Description
TestEventGeneration's testForNoDuplicates fails time to time depending on the circumstances of the test.
Attachments
Attachments
- OOZIE-2429-1.patch
- 10 kB
- Ferenc Denes
- OOZIE-2429-2.patch
- 12 kB
- Ferenc Denes
- OOZIE-2429-3.patch
- 11 kB
- Ferenc Denes
- OOZIE-2429-3.patch
- 11 kB
- Ferenc Denes
- OOZIE-2429-addendum-1.patch
- 3 kB
- Ferenc Denes
- OOZIE-2429-addendum-2.patch
- 3 kB
- Ferenc Denes
- OOZIE-2429-addendum-3.patch
- 3 kB
- Robert Kanter
Activity
With the patch I have:
1. Fixed the event generation core, such a way that if the state of the coordinator has not changed there is no event generated.
2. switched off the EventHandlerService in the test, as it has drained some events from the queue while observing the state of that.
3. Separated the testForNoDulicates test to 3, so it is more visible what failed if any.
4. Fixed the check of the order of events in the queue.
Testing JIRA OOZIE-2429
Cleaning local git workspace
----------------------------
+1 PATCH_APPLIES
+1 CLEAN
+1 RAW_PATCH_ANALYSIS
. +1 the patch does not introduce any @author tags
. +1 the patch does not introduce any tabs
. +1 the patch does not introduce any trailing spaces
. +1 the patch does not introduce any line longer than 132
. +1 the patch does adds/modifies 1 testcase(s)

## Data for analysis:
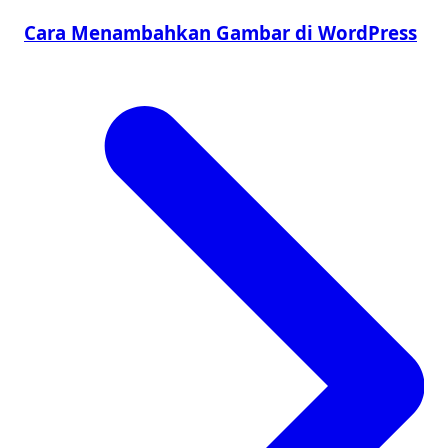
Cara Menambahkan Gambar di WordPress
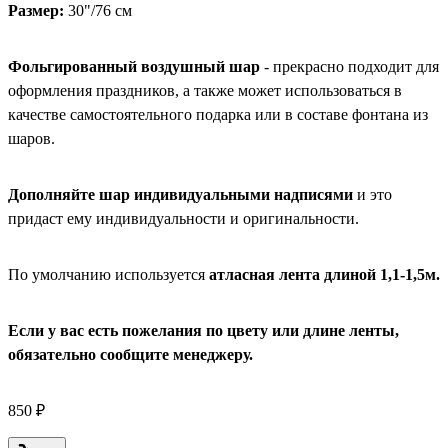
Размер:
30"/76 см
Фольгированный воздушный шар
- прекрасно подходит для
оформления праздников, а также может использоваться в
качестве самостоятельного подарка или в составе фонтана из
шаров.
Дополняйте шар индивидуальными надписями
и это
придаст ему индивидуальности и оригинальности.
По умолчанию используется
атласная лента длиной 1,1-1,5м.
Если у вас есть пожелания по цвету или длине ленты,
обязательно сообщите менеджеру.
850 ₽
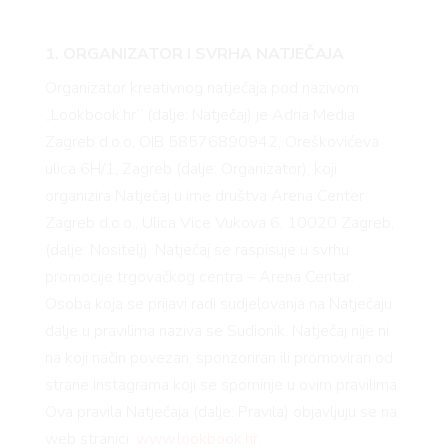
1. ORGANIZATOR I SVRHA NATJEČAJA
Organizator kreativnog natječaja pod nazivom
„Lookbook.hr” (dalje: Natječaj) je Adria Media
Zagreb d.o.o, OIB 58576890942, Oreškovićeva
ulica 6H/1, Zagreb (dalje: Organizator), koji
organizira Natječaj u ime društva Arena Center
Zagreb d.o.o., Ulica Vice Vukova 6, 10020 Zagreb,
(dalje: Nositelj). Natječaj se raspisuje u svrhu
promocije trgovačkog centra – Arena Centar.
Osoba koja se prijavi radi sudjelovanja na Natječaju
dalje u pravilima naziva se Sudionik. Natječaj nije ni
na koji način povezan, sponzoriran ili promoviran od
strane Instagrama koji se spominje u ovim pravilima.
Ova pravila Natječaja (dalje: Pravila) objavljuju se na
web stranici:
www.lookbook.hr
.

## Directions:
Answer these questions about the OOZIE-2429 issue page:
1. Which TestEventGeneration test fails from time to time?
2. Who attached OOZIE-2429-addendum-3.patch?
3. Into how many tests was the duplicates test separated?
The material has no connection to the issue page.

## Task output:
1. testForNoDuplicates
2. Robert Kanter
3. Three